SUPPLIED TEXT:
━━━

I would like to know high level idea of how Android Modem code will call/pass message to Android application layer. Say we take SMS for example. If network sends SMS and Modem (say Qualcomm C code parses it) how is it transmitted to Android Application layer?
Is there always a JNI call happening? as interface between modem and Android? Can you please share the information with us. Thanks
In almost all android source base as found in the AOSP/CAF/CM source (Android Open Source Project, CodeAurora Forum, Cyanogenmod respectively), will have C code called the rild, (Radio Interface Layer Daemon). This is commonly found within the /hardware/ril of the source tree.
This daemon runs from the moment Android boots up, and creates a socket called /dev/socket/rild and /dev/socket/rild-debug. There will be a proprietary library coming from Qualcomm, HTC, that gets dynamically loaded at run time upon boot. It is that proprietary library that in turn, communicates to the radio firmware. And the rild's hooks for the call-backs into the proprietary library is established there and then.
At the rild layer, via the aforementioned socket, is how the Android layer (found in the source tree, frameworks/base/telephony/com/android/internal/telephony/RIL.java) communicates.
On the Java side, it opens the socket for reading/writing, along with establishing intents and setting up delegates for broadcasting/receiving events via this socket.
For example, an incoming call, the proprietary library, invokes a callback hook as set up by rild. The rild writes standard generic AT Hayes modem commands to the socket, on the Java side, it reads and interprets the modem commands, and from there, the PhoneManager broadcasts CALL_STATE_RINGING, in which Phone application (found in the source packages/apps/Phone) has registered a receiver and kickstarts the User interface, and that is how you get to answer the call.

━━━

WORK ORDER A: Lay out every line of the chart entries as a numbered list, skipping blank lines and leaving out the pictures.
The Android modem thread and the entries that follow it were taken from separate sources.

Images of plotted data:
━━━

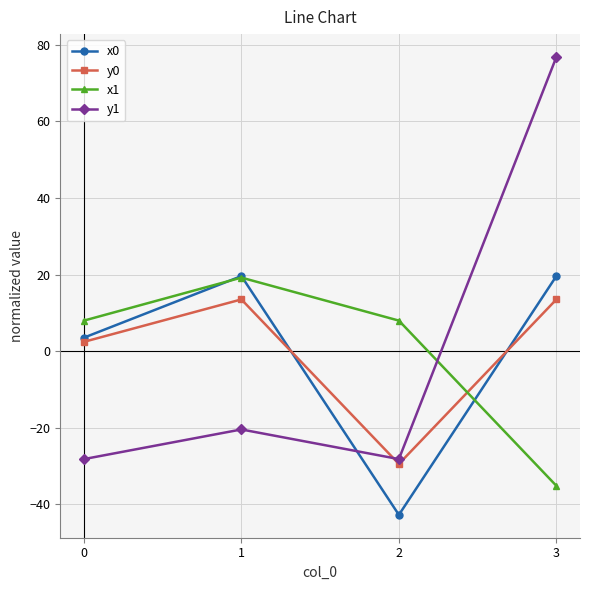

Reading left to right, what are all the values shown in this chart?

x0: 3.5	19.6	-42.7	19.6
y0: 2.4	13.5	-29.4	13.5
x1: 8.0	19.2	8.0	-35.1
y1: -28.2	-20.4	-28.2	76.8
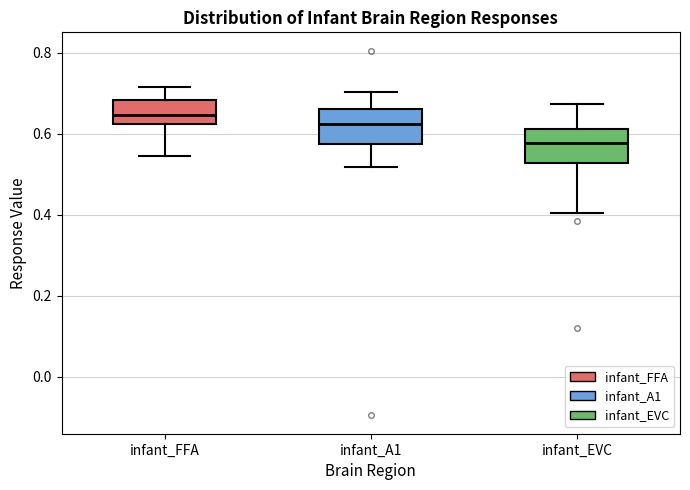

Where is the lower edge of the box for infant_EVC on the y-axis? The values are not printed on the chart, so give them approximately, as read against the axis.

0.52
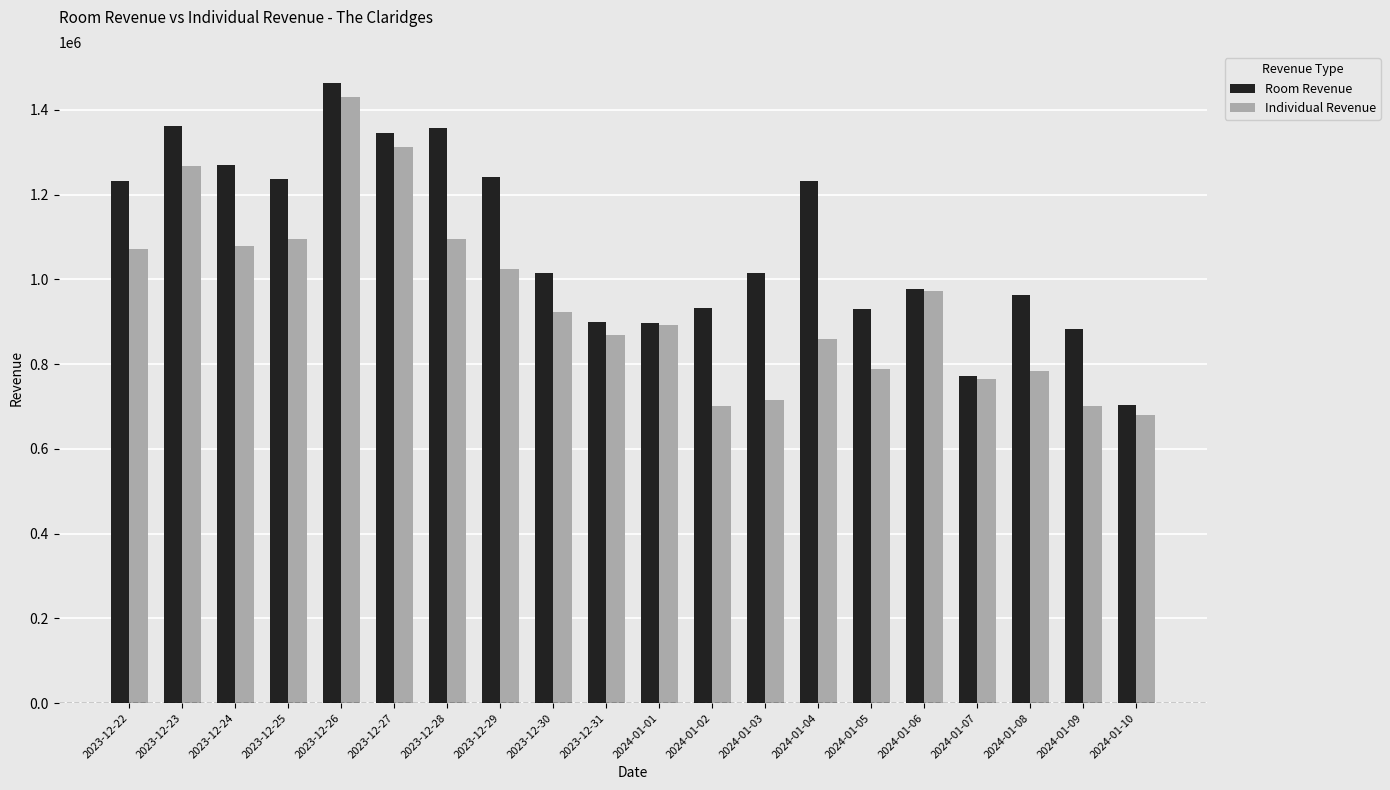

What value does the Room Revenue series have at 2024-01-06?

977736.1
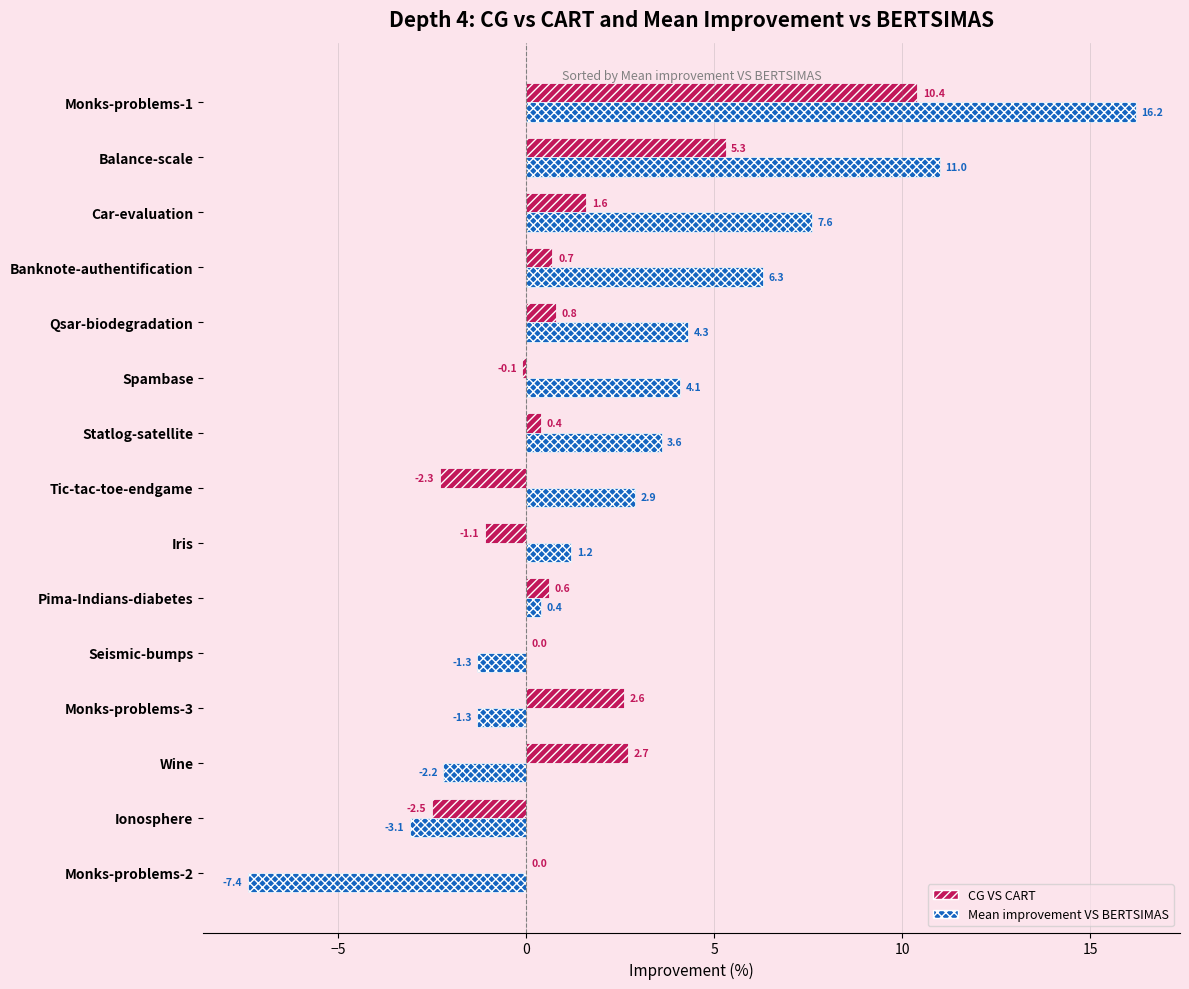

The CG VS CART series shows 9.4 at Balance-scale. True or false?

False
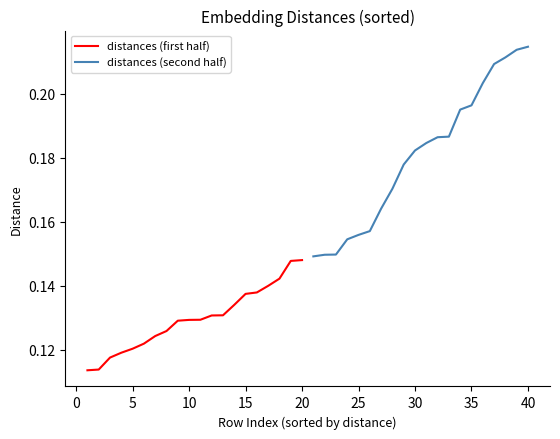

True or false: distances (second half) and distances (first half) cross at least once.

False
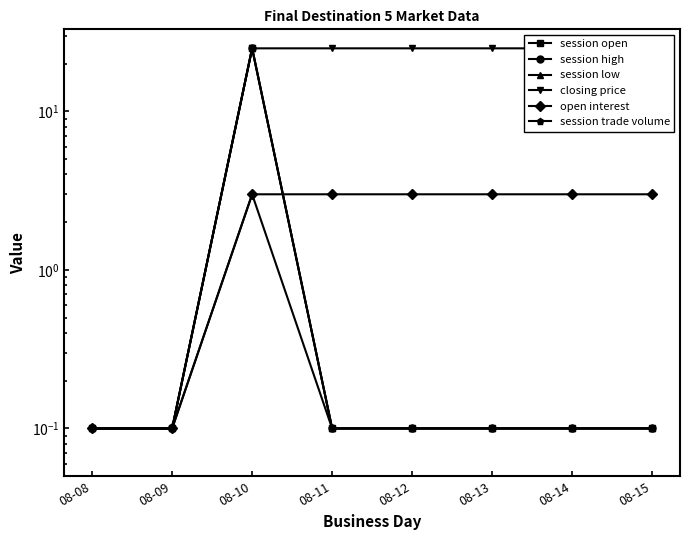

How many series are shown in this chart?

6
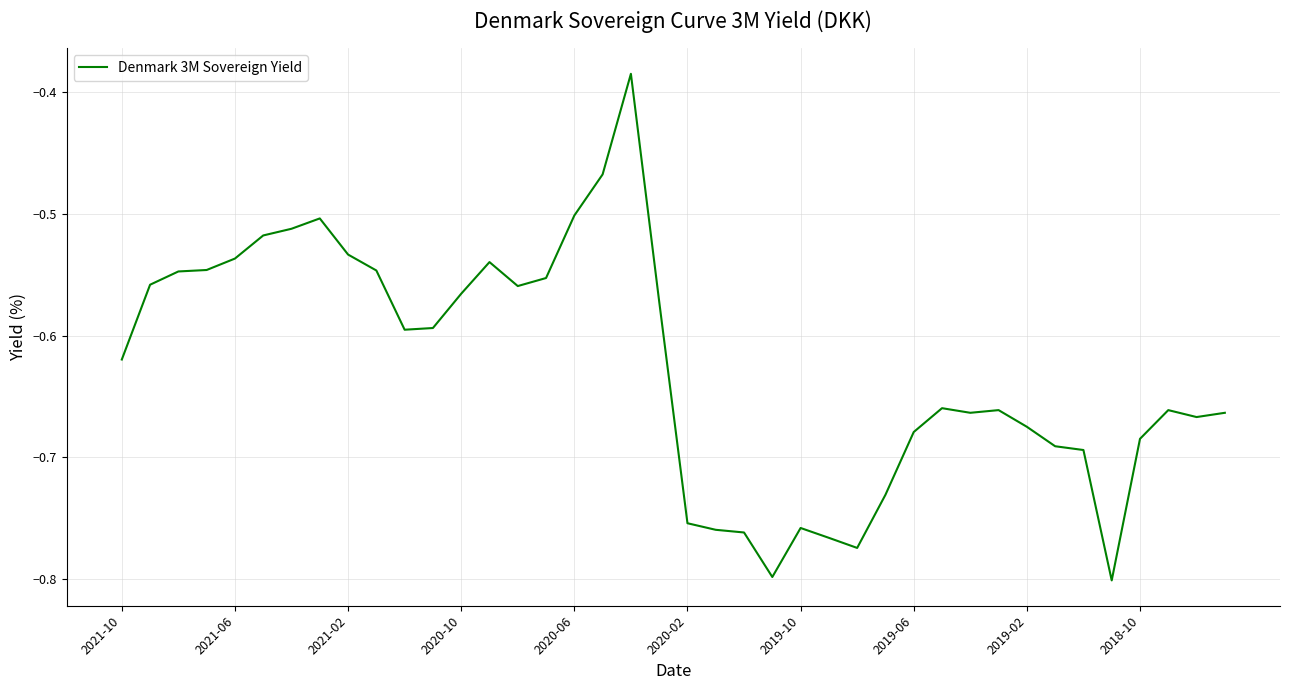

What is the difference between the maximum and minimum values?

0.4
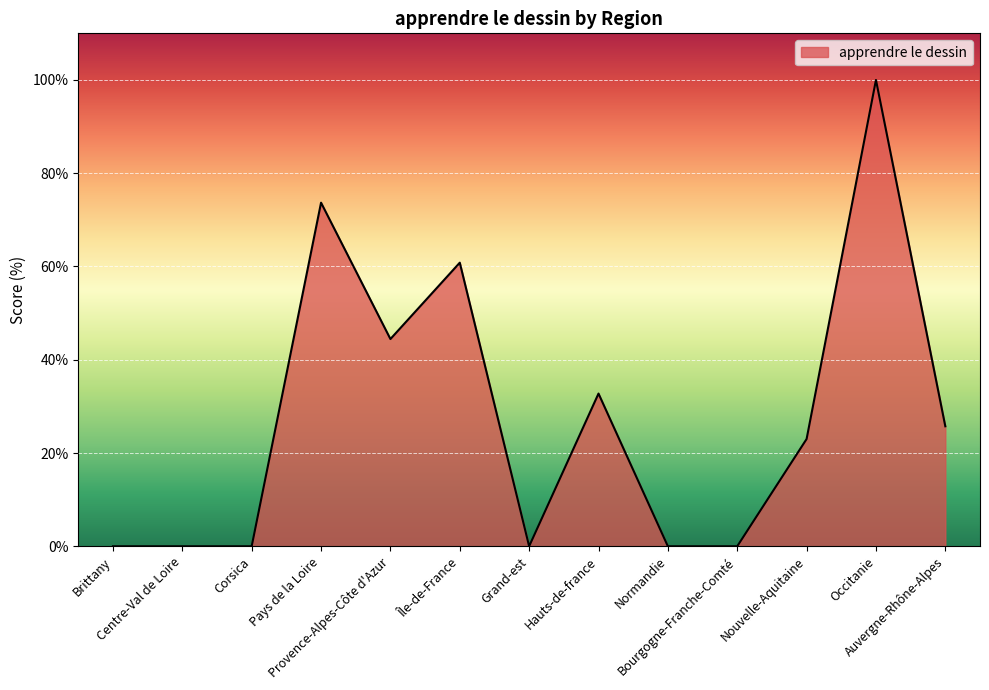

At which label is the value closest to 50?

Provence-Alpes-Côte d'Azur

━━━

WORK ORDER B: According to the Android modem thread, where in the source tree is the rild commonly found?

EXERCISE OUTPUT A:
1. Reading left to right, what are all the values shown in this chart?
2. x0: 3.5	19.6	-42.7	19.6
3. y0: 2.4	13.5	-29.4	13.5
4. x1: 8.0	19.2	8.0	-35.1
5. y1: -28.2	-20.4	-28.2	76.8
6. Where is the lower edge of the box for infant_EVC on the y-axis? The values are not printed on the chart, so give them approximately, as read against the axis.
7. 0.52
8. What value does the Room Revenue series have at 2024-01-06?
9. 977736.1
10. The CG VS CART series shows 9.4 at Balance-scale. True or false?
11. False
12. True or false: distances (second half) and distances (first half) cross at least once.
13. False
14. How many series are shown in this chart?
15. 6
16. What is the difference between the maximum and minimum values?
17. 0.4
18. At which label is the value closest to 50?
19. Provence-Alpes-Côte d'Azur

EXERCISE OUTPUT B: /hardware/ril